It is in the library where Henry works that he first meets 20-year-old Clare. Though he has never met her before, she has known him most of her life. Clare’s first encounter with Henry is when his future self – at age 36 – travels back in time to meet her – a young six-year-old – in the meadow by her family’s farmhouse. He returns there multiple times throughout her childhood until her 18th birthday. After this Clare does not see Henry again for another two years when they both meet in present time. From the time she a is six-year-old girl, Clare spends the rest of her life waiting for Henry. Waiting for their brief visits and then waiting for him to return to their shared life in the future.
From Clare’s perspective,
“Henry is an artist of another sort, a disappearing artist. Our life together in this too-small apartment is punctuated by Henry’s small absences. Sometimes he disappears unobtrusively; I might be walking from the kitchen into the hall and find a pile of clothing on the floor. I might get out of bed in the morning and find the shower running and no one in it… Sometimes I wake up in the night and Henry is gone. In the morning he will tell me where he’s been, the way other husbands might tell their wives a dream they had.”
Henry’s time travel is a complicated concept to convey to the reader and yet Niffenegger does so exquisitely by chronicling each chapter as a date in time, whether past, present or future. The story of Henry and Clare is also handed over to Henry and Clare to tell. The two lovers share the narrative throughout the novel, each lending their own insight to the reader.
A writer and artist, this is Niffenegger’s first novel. Though this is a work of fiction, Niffenegger seems to infuse her own sense of identity and experience into the story when we learn that, like Niffenegger, Clare is also an artist.
Once Clare and Henry meet in present time, their relationship no longer faces Henry’s brief and sporadic visits, but instead, his random, extended absences. Again Clare must wait. The extended absences and instability of Clare and Henry’s relationship are similar to the lack of communication in other couples’ lives. The difference is that Henry and Clare’s situation is entirely out of their hands and it’s not the distance of space that separates them but a separation in time.
Niffenegger is able to convey Clare’s feelings to the reader by connecting her sense of longing and loneliness to the same type of companionship anyone desires in a relationship.

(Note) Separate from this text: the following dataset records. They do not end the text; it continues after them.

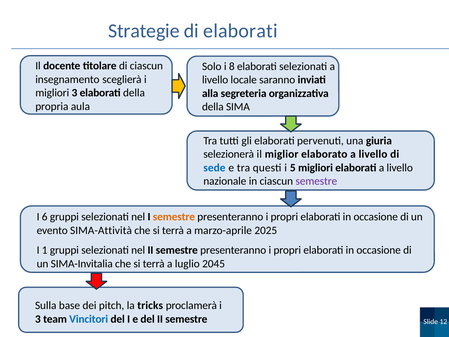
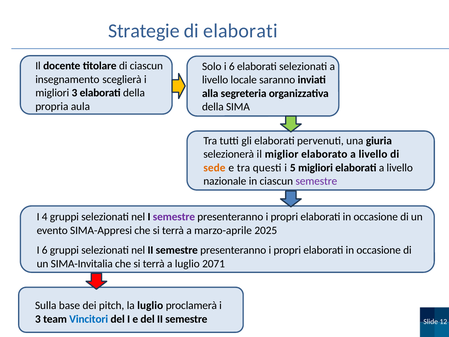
Solo i 8: 8 -> 6
sede colour: blue -> orange
6: 6 -> 4
semestre at (174, 217) colour: orange -> purple
SIMA-Attività: SIMA-Attività -> SIMA-Appresi
1 at (45, 250): 1 -> 6
2045: 2045 -> 2071
la tricks: tricks -> luglio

“When I was a child looked forward to seeing Henry. Every visit was an event. Now every absence is a non-event, a subtraction, an adventure I will hear about when my adventurer materializes at my feet, bleeding or whistling, smiling or shaking. Now I am afraid when he is gone.”

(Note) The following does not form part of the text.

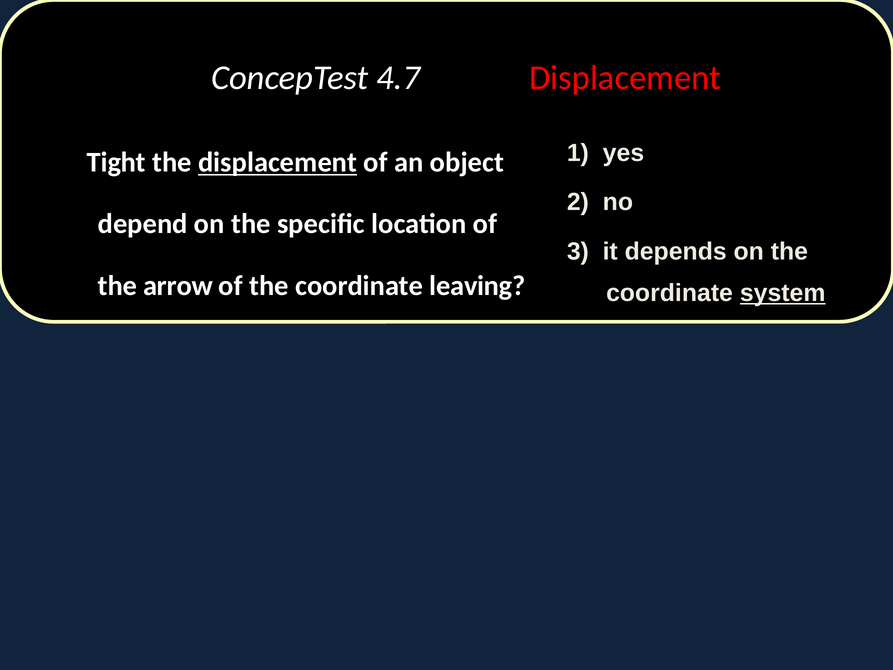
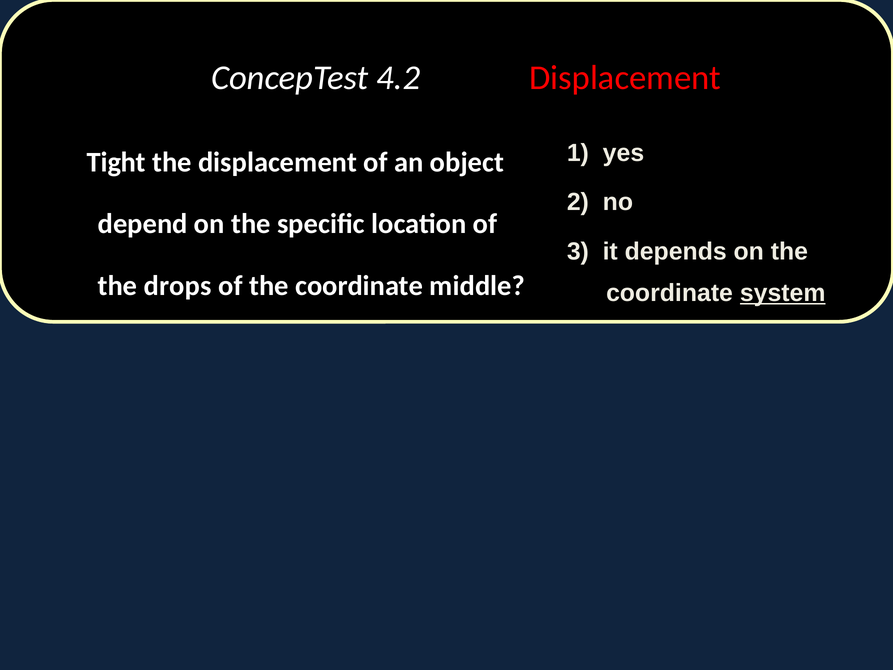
4.7: 4.7 -> 4.2
displacement at (278, 162) underline: present -> none
arrow: arrow -> drops
leaving: leaving -> middle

The Time Traveler’s Wife does not follow a typical storytelling order of beginning, middle and end. Instead the story is told chronologically through Clare’s life, interrupted occasionally by Henry’s perspective and his flashbacks or flash forwards. Readers could easily become confused as to which point of the story they are at, had Niffenegger not done such a wonderful job at communicating the setting of both place and time.